Knowing the risk of complications can help to avoid it well. HPV linked to genital warts can develop and spread out enough to block your birth canal. This will spread the virus to your baby during delivery. In these cases, your doctor will examine and choose cesarean section if necessary.

  1. Perform Protected Sex if You’re Pregnant

Unprotected sex, while you’re pregnant, can contribute your risk of getting HPV, so always remember to perform protected sex. Using a condom can help to reduce your risk of HPV and other STDs.

Related: 7 Ways to Protect Yourself From HPV and Cervical Cancer

Don't forget to perform protected sex during pregnancy

Don’t forget to perform protected sex during pregnancy

Should I Get HPV Vaccines?

It’s absolutely “should”. The HPV vaccine is the best way to prevent genital warts and cervical cancer. Although the HPV vaccine doesn’t protect against all strains of HPV, it lowers your risk of contracting four strains of HPV. In which, two cause genital warts and two result in cervical cancer. It’s always recommended to should get HPV vaccine before you’re sexually active. But it’s still okay if you get it later because you may haven’t been infected with HPV during intercourse.

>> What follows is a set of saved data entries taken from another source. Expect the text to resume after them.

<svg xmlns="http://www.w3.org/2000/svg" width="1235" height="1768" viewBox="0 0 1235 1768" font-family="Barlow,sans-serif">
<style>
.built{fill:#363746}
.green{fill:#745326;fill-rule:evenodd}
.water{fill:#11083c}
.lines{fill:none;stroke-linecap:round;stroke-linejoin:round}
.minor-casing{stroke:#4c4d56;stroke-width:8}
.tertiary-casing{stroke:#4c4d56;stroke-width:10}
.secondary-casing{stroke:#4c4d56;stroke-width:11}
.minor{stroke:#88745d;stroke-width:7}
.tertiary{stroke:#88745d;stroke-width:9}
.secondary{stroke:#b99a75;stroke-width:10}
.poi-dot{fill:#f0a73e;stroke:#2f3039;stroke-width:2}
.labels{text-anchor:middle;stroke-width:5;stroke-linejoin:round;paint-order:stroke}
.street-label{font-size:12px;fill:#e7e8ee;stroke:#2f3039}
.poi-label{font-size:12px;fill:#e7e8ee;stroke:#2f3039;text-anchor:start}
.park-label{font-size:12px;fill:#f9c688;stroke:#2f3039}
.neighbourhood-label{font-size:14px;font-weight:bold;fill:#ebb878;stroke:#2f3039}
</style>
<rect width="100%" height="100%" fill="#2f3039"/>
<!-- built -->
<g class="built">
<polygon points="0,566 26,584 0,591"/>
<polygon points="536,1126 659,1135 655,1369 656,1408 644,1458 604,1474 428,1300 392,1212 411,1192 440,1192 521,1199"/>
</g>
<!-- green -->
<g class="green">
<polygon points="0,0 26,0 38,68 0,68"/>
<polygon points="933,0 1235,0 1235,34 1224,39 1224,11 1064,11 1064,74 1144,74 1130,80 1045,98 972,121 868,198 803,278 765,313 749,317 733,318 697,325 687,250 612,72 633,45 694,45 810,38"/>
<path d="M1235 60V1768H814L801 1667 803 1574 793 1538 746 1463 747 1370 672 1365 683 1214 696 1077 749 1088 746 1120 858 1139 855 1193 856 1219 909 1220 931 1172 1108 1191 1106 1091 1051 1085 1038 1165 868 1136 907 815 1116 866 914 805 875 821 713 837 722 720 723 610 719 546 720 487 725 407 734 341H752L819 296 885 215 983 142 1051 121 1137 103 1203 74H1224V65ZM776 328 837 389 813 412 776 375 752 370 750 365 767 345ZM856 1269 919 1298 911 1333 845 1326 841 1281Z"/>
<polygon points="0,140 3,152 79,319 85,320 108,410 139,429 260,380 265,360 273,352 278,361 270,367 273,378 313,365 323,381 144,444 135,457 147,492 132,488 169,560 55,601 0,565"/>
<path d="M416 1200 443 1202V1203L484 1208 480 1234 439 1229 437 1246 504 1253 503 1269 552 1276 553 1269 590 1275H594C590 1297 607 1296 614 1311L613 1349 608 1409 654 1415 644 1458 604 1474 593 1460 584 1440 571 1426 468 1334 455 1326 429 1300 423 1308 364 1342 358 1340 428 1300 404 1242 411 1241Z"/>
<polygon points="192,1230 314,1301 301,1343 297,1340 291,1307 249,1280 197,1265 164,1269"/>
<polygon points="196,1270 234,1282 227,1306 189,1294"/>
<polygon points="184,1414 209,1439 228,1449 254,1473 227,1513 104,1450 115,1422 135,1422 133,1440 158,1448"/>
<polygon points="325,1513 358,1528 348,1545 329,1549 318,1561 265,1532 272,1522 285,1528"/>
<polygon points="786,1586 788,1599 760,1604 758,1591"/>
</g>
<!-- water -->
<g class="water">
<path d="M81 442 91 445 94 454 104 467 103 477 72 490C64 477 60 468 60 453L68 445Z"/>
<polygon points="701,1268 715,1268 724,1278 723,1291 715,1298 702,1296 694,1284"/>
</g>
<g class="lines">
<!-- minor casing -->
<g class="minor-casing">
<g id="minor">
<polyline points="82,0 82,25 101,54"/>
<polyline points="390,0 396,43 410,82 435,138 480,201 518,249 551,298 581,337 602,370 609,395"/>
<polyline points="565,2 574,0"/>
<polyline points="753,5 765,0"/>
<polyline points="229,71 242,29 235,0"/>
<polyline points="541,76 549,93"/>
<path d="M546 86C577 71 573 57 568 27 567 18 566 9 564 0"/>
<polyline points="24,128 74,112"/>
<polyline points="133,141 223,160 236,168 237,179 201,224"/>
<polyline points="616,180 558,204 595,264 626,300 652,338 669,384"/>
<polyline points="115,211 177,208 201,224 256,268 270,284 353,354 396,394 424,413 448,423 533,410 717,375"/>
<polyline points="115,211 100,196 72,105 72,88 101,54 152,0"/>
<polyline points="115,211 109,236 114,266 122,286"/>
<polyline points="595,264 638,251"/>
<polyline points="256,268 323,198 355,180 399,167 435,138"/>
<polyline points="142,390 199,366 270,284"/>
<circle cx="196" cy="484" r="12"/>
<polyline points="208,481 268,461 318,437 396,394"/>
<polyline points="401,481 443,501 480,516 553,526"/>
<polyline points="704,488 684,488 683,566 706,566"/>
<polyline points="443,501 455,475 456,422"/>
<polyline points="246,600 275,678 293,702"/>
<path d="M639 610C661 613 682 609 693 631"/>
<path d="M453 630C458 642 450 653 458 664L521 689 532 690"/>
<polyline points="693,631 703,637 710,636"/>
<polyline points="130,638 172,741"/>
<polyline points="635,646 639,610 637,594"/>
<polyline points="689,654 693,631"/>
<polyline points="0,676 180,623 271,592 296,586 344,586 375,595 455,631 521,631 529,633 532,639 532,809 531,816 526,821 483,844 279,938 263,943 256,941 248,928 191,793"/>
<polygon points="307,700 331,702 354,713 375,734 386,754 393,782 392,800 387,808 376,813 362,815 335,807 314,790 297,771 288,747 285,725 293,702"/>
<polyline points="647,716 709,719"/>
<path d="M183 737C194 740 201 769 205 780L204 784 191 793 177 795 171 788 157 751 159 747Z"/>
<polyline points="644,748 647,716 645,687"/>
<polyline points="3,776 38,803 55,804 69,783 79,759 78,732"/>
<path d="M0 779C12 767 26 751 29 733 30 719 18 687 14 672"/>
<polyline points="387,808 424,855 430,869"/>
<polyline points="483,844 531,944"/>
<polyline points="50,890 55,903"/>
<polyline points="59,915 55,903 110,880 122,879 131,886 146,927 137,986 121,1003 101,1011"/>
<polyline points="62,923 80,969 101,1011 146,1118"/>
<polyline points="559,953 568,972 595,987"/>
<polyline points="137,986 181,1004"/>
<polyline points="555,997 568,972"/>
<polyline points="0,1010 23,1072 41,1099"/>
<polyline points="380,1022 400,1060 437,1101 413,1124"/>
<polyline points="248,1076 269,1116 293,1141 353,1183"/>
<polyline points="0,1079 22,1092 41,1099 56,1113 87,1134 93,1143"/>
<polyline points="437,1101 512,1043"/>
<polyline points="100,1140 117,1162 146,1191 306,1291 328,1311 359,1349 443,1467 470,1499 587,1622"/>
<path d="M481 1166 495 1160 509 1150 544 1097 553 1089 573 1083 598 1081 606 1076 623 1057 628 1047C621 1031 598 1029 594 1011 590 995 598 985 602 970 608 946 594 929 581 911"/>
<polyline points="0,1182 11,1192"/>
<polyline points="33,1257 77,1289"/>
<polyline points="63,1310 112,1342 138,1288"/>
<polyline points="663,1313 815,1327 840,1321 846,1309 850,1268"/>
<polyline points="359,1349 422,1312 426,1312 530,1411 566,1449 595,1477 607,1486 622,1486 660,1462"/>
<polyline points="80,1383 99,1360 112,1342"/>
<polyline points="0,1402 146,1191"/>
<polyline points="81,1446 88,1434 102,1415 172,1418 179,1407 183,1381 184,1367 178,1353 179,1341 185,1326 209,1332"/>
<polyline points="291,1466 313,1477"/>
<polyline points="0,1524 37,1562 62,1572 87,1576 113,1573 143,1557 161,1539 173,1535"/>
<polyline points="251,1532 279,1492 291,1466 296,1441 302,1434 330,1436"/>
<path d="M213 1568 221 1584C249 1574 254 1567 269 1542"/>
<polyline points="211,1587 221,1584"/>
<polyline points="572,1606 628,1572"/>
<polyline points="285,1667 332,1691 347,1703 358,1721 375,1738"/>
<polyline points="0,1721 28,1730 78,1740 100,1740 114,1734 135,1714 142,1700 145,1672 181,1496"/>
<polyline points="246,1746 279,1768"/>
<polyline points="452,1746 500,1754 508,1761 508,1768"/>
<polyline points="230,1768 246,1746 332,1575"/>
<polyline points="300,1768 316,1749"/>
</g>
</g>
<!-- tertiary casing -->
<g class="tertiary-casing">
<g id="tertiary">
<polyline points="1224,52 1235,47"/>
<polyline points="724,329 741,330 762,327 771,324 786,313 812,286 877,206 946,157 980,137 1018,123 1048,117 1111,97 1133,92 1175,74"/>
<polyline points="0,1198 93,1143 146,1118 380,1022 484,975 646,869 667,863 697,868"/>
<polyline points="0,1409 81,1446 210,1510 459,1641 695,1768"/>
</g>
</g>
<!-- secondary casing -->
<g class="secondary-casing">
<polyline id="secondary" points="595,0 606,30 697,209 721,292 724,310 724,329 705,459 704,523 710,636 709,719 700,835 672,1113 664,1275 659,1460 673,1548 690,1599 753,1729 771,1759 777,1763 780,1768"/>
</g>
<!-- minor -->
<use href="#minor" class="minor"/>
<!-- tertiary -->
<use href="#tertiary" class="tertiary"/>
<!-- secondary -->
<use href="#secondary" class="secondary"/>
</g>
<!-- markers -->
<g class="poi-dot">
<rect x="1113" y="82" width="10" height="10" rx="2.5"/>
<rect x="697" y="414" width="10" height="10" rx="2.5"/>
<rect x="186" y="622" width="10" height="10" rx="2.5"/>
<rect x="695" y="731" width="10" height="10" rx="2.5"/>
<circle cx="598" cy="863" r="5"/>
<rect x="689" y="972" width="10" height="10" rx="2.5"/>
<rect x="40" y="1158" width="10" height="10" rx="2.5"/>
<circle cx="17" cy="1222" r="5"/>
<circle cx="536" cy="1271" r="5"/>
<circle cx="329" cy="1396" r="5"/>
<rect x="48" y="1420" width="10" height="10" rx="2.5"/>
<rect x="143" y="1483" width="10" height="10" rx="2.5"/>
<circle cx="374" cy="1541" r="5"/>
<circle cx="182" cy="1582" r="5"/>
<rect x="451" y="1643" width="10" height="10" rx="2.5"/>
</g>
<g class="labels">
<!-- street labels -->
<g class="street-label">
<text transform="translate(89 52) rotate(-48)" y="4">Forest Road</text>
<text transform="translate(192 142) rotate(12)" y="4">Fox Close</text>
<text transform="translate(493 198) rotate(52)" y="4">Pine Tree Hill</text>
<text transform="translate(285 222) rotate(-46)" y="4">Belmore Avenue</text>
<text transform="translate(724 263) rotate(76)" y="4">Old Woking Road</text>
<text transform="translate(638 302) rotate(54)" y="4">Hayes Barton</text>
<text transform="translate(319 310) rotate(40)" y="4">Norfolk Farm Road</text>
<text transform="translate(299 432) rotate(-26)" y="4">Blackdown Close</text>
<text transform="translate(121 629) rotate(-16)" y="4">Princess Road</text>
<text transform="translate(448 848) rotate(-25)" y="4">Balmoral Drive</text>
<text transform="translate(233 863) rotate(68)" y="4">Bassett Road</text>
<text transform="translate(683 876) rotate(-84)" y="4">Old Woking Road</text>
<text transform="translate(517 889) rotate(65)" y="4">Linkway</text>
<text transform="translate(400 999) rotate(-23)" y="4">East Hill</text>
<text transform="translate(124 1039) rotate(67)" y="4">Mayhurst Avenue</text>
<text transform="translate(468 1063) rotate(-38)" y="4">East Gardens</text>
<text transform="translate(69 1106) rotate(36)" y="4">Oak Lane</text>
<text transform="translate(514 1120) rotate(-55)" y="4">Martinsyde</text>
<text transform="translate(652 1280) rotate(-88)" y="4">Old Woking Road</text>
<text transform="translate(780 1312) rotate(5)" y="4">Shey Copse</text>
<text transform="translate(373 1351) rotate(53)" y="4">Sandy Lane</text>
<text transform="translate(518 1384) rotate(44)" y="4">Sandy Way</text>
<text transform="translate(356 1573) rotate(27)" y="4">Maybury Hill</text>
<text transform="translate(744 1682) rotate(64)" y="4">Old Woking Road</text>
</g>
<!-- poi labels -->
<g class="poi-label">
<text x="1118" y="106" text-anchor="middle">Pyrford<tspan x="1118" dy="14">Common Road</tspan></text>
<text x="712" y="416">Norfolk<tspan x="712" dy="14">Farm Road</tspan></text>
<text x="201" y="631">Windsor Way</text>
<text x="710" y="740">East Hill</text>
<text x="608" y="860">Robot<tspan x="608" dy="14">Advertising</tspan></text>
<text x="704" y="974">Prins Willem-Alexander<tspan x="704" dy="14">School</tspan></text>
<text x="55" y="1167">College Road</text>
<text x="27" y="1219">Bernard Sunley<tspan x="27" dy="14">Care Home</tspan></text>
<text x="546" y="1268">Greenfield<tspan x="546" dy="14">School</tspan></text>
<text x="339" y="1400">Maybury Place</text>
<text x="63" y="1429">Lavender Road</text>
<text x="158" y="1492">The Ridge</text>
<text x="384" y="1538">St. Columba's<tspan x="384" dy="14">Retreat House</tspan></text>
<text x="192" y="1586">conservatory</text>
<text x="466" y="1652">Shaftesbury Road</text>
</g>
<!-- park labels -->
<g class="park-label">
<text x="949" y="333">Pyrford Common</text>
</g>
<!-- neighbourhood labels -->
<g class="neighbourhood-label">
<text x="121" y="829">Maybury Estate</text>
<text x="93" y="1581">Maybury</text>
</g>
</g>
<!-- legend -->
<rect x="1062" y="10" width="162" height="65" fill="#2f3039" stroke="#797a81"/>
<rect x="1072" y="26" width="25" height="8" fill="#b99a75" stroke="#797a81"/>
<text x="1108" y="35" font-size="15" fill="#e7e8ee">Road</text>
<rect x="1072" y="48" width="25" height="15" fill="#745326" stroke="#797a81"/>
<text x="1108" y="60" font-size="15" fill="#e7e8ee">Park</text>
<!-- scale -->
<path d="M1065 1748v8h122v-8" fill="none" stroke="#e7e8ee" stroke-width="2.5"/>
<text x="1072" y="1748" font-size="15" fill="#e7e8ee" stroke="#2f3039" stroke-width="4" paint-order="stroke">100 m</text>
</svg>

Getting the HPV vaccine doesn’t completely remove your risk of cervical cancer. In fact, the vaccine only protects you from two strains which lead to 70 percent of cervical cancers. So it’s a good idea to do Pap smear test regularly even if you’re vaccinated.

HPV is a highly contagious STD that every sexually active person has an equal chance of getting it. Although HPV can result in health complication, it doesn’t affect your fertility much. However, treatments for cervical cancer caused by HPV can have a negative impact on your ability to get pregnant.